Damon Grace and Lucas Andrews were poking around YouTube one day and landed on a kooky video of some Norwegians playing just about the craziest-looking sport ever. It was soccer -- but every player was encased in a giant bubble that began at their waist and went up past their head. It looked fun and ridiculous. And, the guys thought, it might also make a great business. “Instead of going to play laser tag, bubble soccer is a new entertainment product,” Grace says.
Now the question: But what is this business? They could just sell the bubbles, but how many people would want to buy those things? They could launch a league, but that would be cumbersome. Then they got it: They’d rent out the suits, nets and other equipment, and market the game to local colleges, high schools, church groups and parents of bar mitzvah boys. (Grace and Andrews know the market. They’re business students: Grace goes to Michigan State University; Andrews is at Western Michigan University.) They raised $4,000 from a venture fund at MSU to purchase 10 suits and became Detroit’s first bubble soccer guys.

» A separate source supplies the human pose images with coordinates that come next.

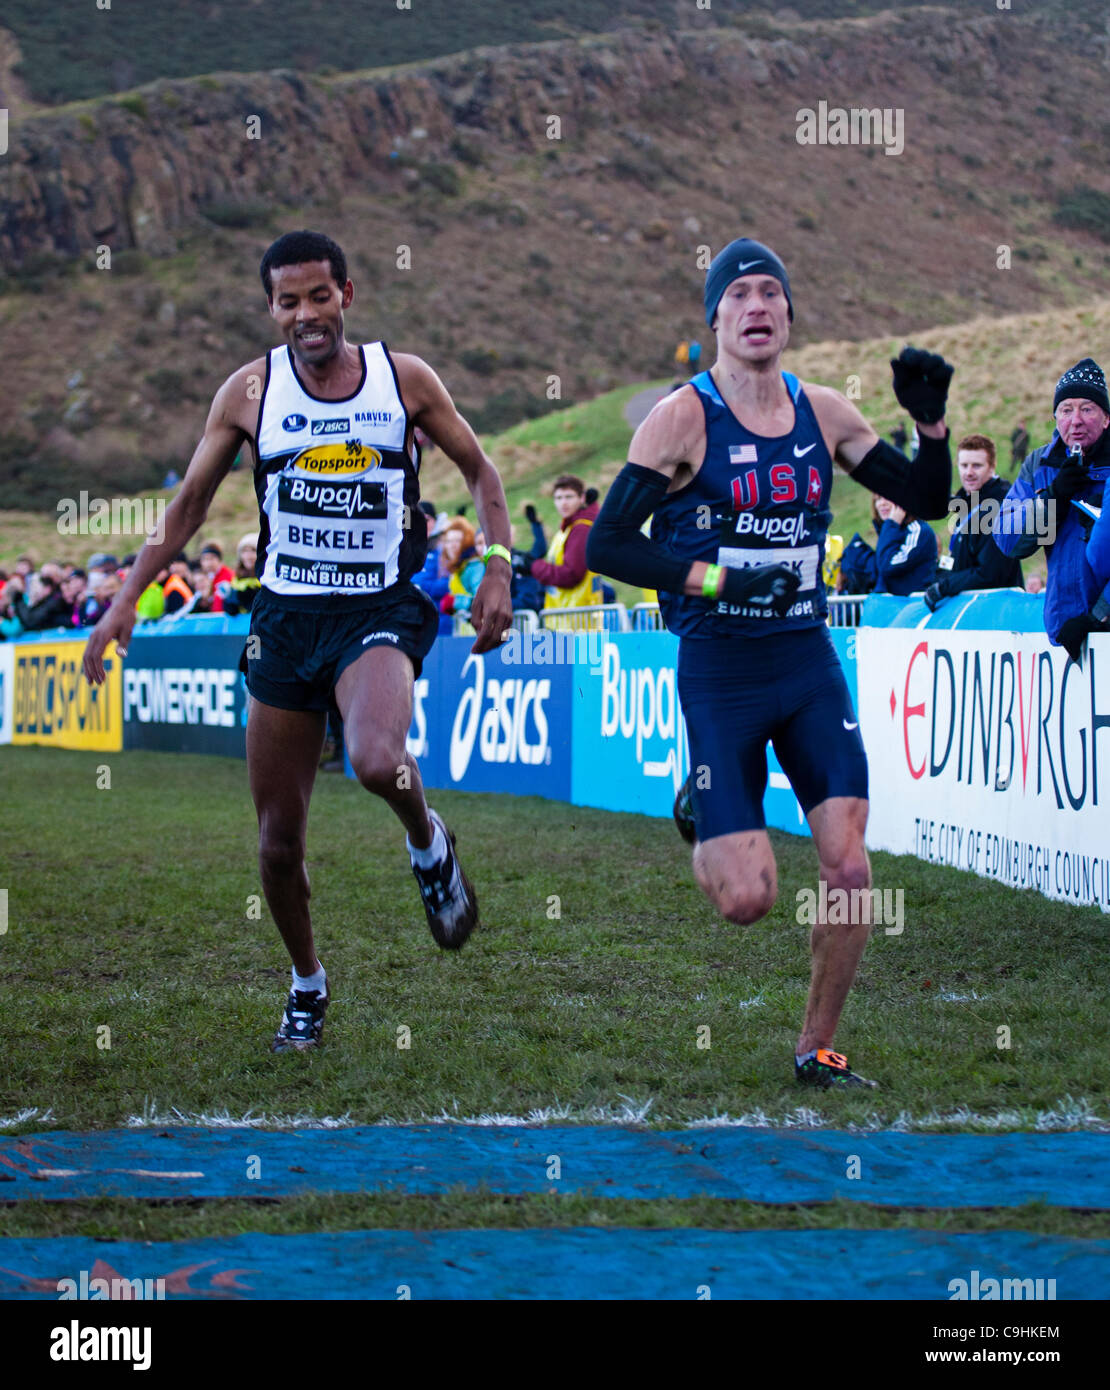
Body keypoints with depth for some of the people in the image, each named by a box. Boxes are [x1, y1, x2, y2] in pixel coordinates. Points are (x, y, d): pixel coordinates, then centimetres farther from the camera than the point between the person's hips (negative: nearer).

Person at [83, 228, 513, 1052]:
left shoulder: (405, 379, -2)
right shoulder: (250, 392, 0)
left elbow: (479, 469, 10)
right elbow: (190, 502, 10)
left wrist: (499, 568, -3)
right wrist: (127, 600, 4)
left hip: (380, 612, -2)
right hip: (285, 617, 2)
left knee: (378, 761, -33)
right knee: (279, 840, 5)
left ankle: (428, 843, 2)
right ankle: (307, 984, 30)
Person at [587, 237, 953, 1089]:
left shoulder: (825, 414, 7)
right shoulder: (684, 419, -8)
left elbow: (925, 500, 15)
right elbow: (606, 547, -11)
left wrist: (931, 422, -3)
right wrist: (719, 579, -19)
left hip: (811, 664, 4)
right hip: (718, 671, -4)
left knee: (850, 868, -7)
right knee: (748, 900, -6)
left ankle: (818, 1050, 12)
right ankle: (699, 814, 30)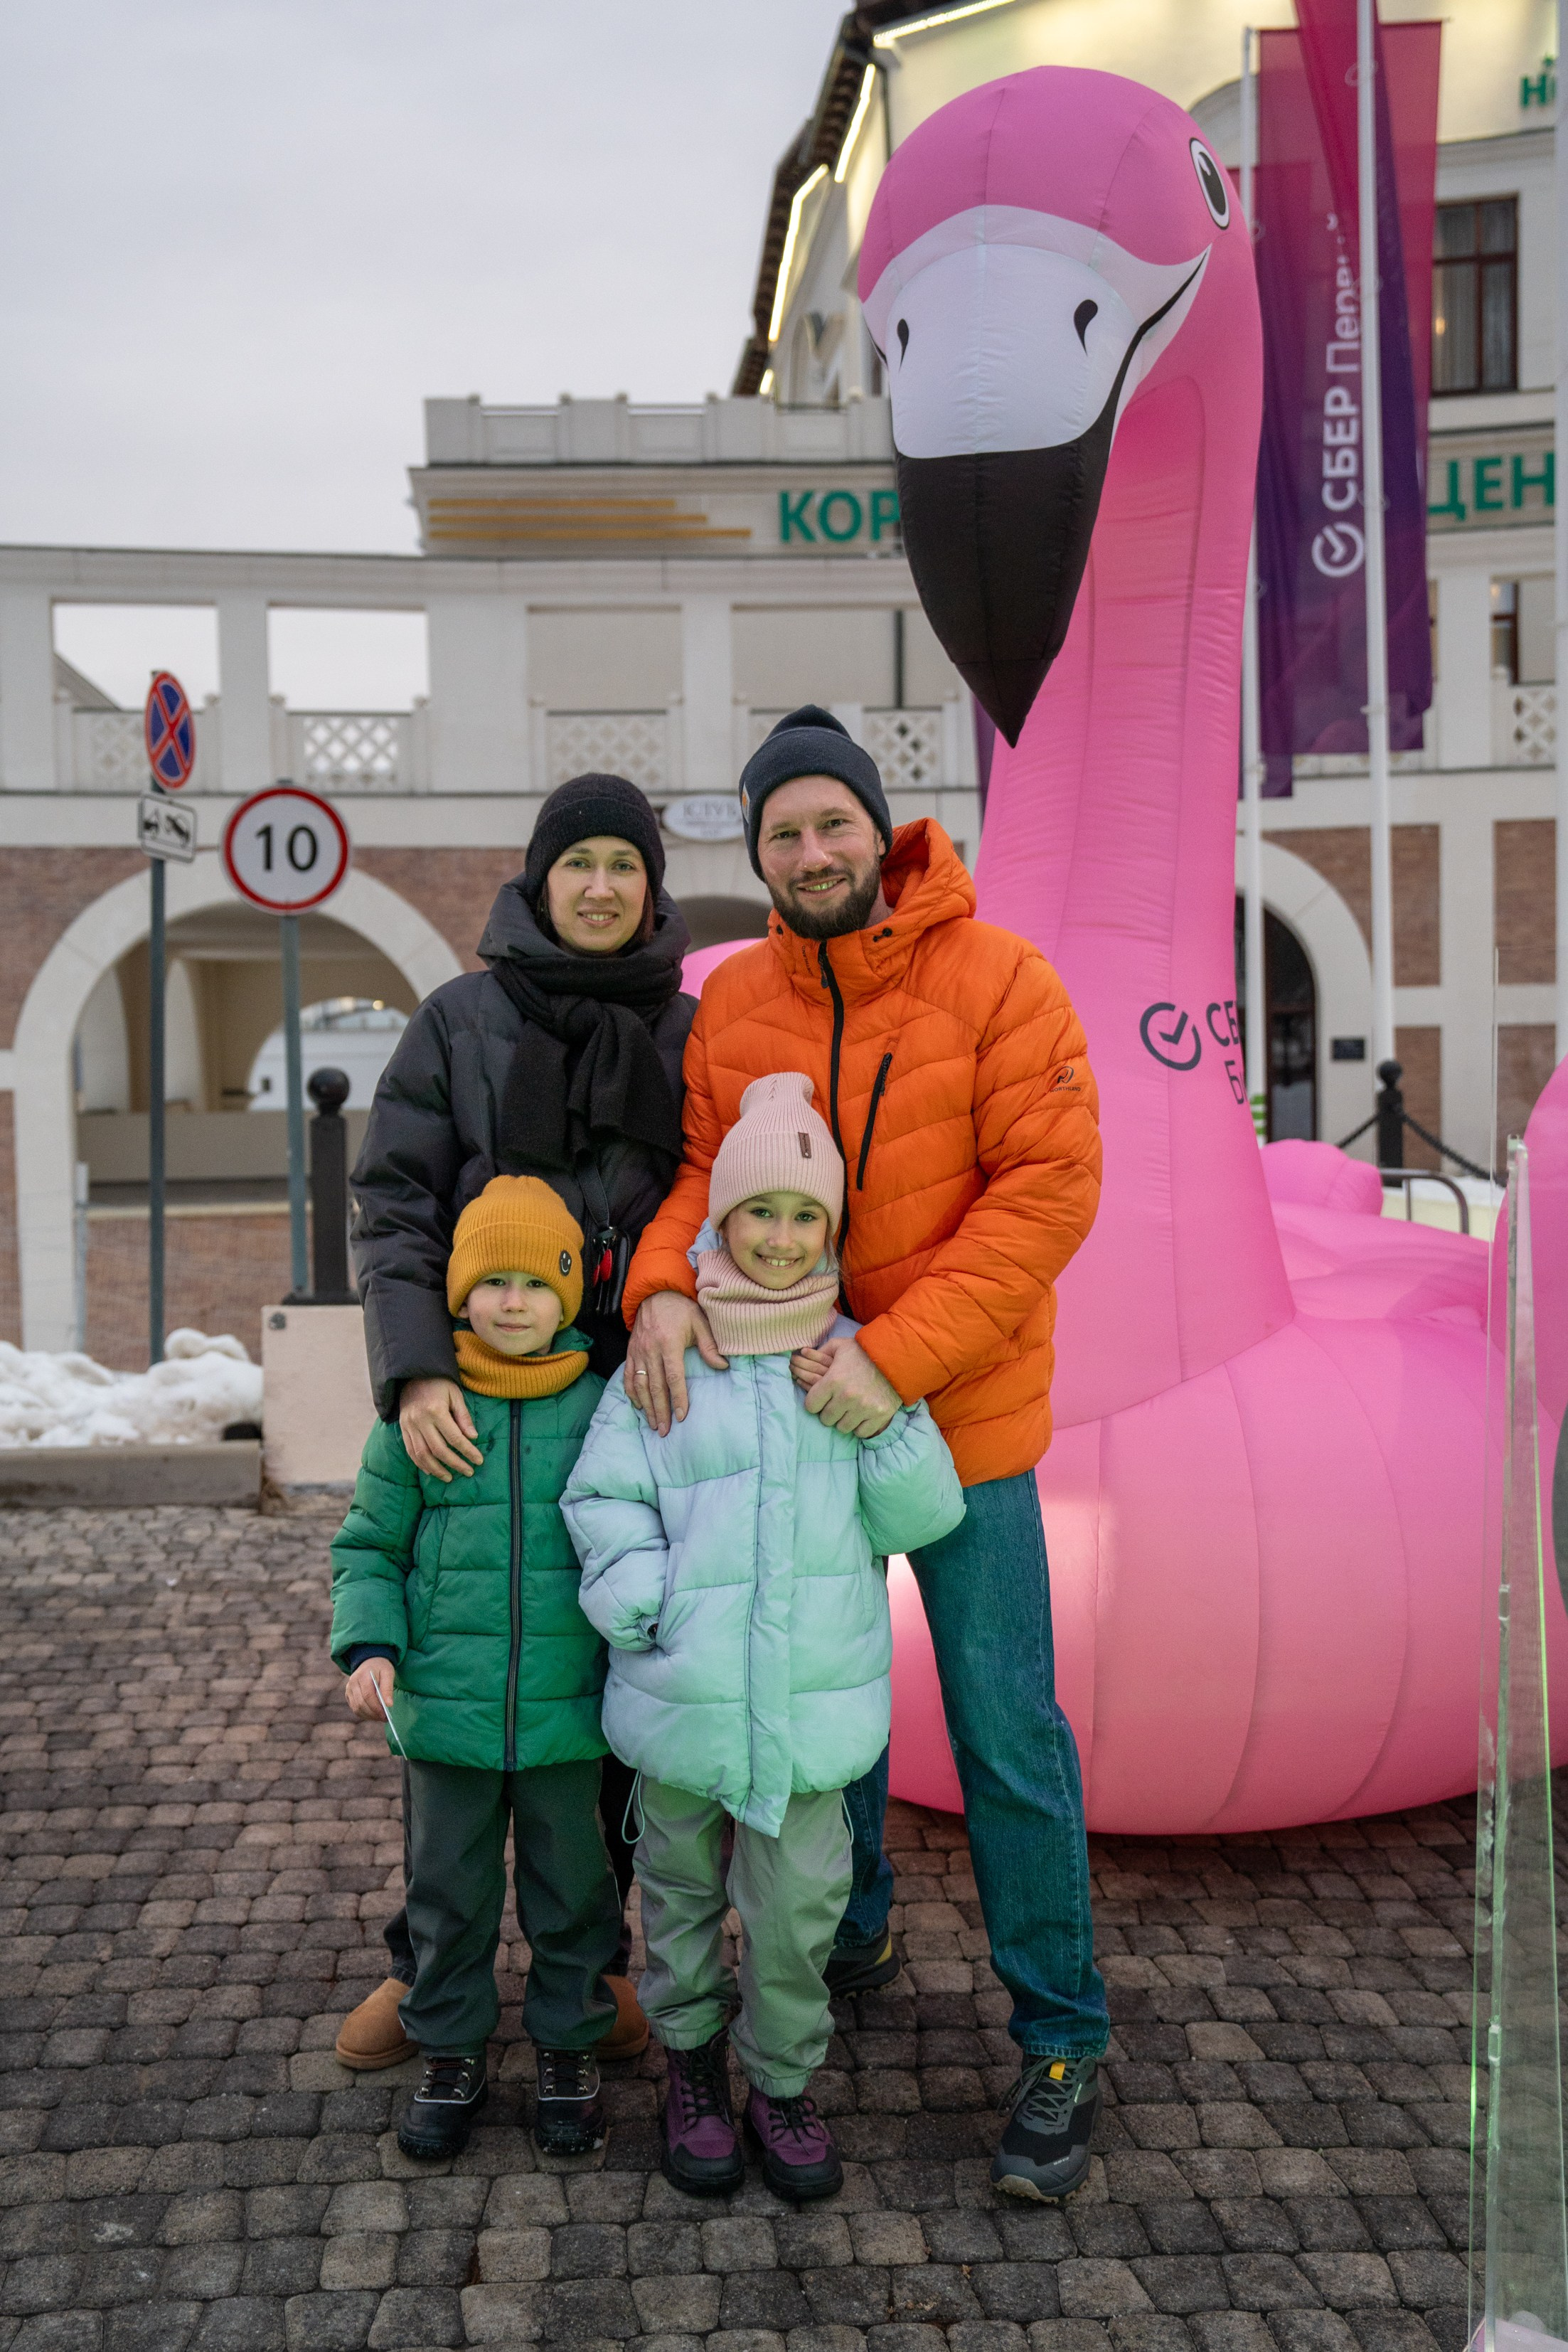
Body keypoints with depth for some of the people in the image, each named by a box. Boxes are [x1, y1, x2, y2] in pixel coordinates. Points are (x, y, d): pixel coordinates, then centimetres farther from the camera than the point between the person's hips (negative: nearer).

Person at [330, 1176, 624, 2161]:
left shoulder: (603, 1407, -4)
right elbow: (369, 1545, 4)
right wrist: (370, 1646, -10)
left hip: (566, 1711, 0)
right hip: (446, 1708, 1)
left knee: (571, 1889, 13)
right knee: (450, 1891, 13)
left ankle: (570, 2051, 32)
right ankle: (452, 2055, 32)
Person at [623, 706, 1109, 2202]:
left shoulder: (996, 978, -13)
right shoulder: (731, 1000, 1)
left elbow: (1051, 1186, -18)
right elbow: (704, 1168, 3)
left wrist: (899, 1355, -25)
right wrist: (663, 1284, -21)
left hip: (961, 1416, -4)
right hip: (797, 1405, 5)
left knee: (1004, 1735, 1)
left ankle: (1060, 2046, 17)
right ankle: (851, 1938, 43)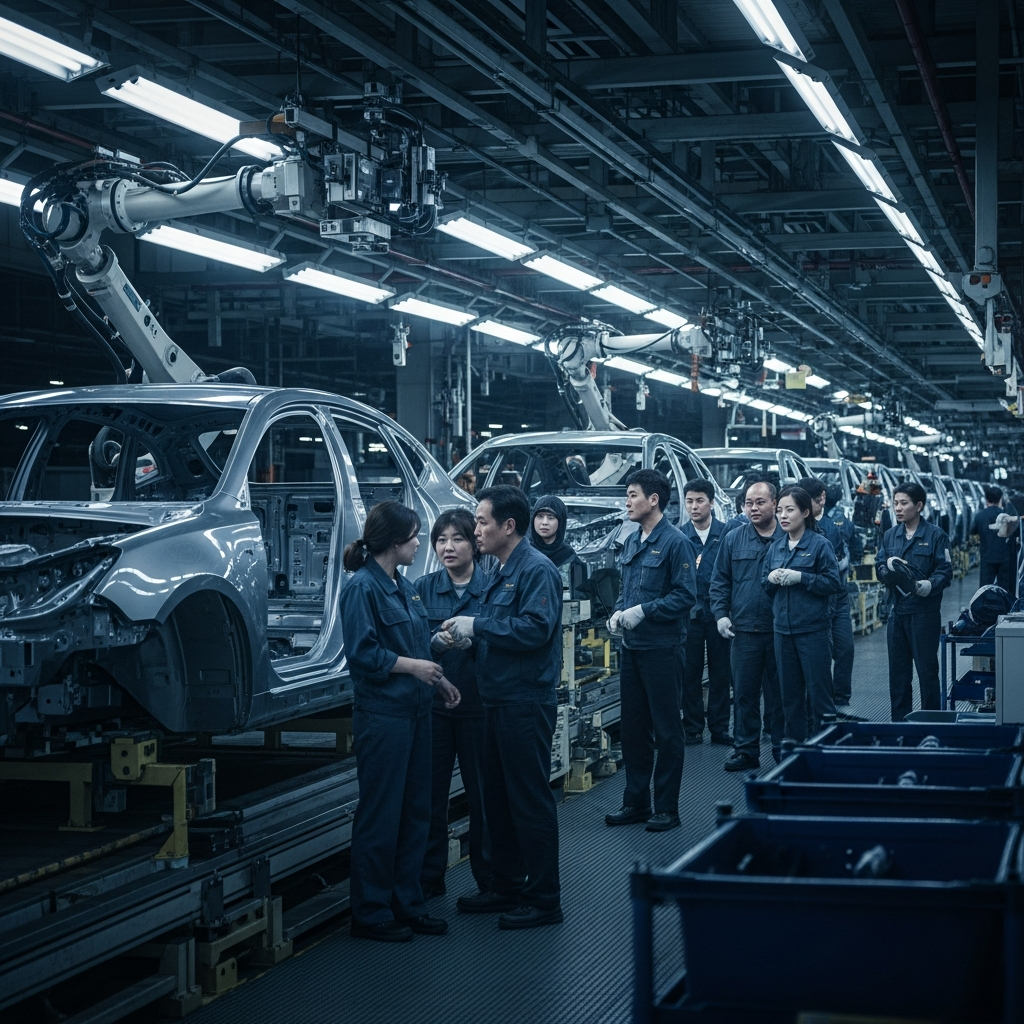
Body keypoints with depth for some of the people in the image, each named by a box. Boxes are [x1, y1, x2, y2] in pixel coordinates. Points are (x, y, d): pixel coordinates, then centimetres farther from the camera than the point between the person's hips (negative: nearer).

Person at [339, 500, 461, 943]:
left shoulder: (404, 586, 14)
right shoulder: (362, 587, -12)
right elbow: (362, 653, -18)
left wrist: (439, 680, 13)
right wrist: (409, 666, -18)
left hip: (414, 710, 9)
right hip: (381, 714, -9)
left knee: (415, 811, 12)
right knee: (380, 814, -2)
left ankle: (407, 902, 22)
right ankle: (370, 912, 6)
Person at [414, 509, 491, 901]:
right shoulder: (423, 588, 5)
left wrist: (474, 639, -21)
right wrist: (436, 642, -18)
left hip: (478, 704, -2)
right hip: (433, 703, 2)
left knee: (483, 793, 5)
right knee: (430, 794, 4)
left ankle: (488, 878, 18)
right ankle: (429, 880, 14)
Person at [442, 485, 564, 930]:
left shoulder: (536, 569, -13)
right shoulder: (501, 572, 17)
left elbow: (535, 628, -24)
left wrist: (477, 626, -18)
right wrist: (467, 635, 6)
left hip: (526, 704, -10)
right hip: (499, 703, 10)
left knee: (531, 801, -4)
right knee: (497, 799, 16)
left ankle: (543, 899, 3)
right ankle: (507, 888, 27)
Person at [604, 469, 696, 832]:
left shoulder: (675, 542, -12)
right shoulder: (631, 541, 12)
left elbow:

It was tough at first. The early suits popped, so Grace and Andrews scrambled to patch holes until they found a different, more reliable supplier. They also discovered the hazards of unambitious branding. They initially called themselves Bubble Soccer Detroit but later realized that the name, well, limited them to Detroit. So last spring, they rebranded as Bumpin’ Bubbles and have since found 40 partners across the United States and Canada. And they’ve added to their rental offerings: For $250 an hour for 10 bubble suits (or $350 an hour for 20 suits), customers also get refs and everything else needed for a game.
Last year, Bumpin’ Bubbles clocked more than 250 rentals, with $80,000 in sales. Projected sales for 2016 are $200,000. And because bubble soccer can be played indoors or out, the company has begun honing its pitch based on the season. “During the summer months, we get corporate events and corporate picnics,” Grace says. “In the winter we do school groups and church groups. Some people rent them for the entire night for an all-night party.”
But despite the growth, it’s still very much a college operation. “We can fit 20 suits in my Trailblazer, which is like the company car,” Grace says. He drives to events across Michigan to set up -- and enlists fraternity brothers to work as needed.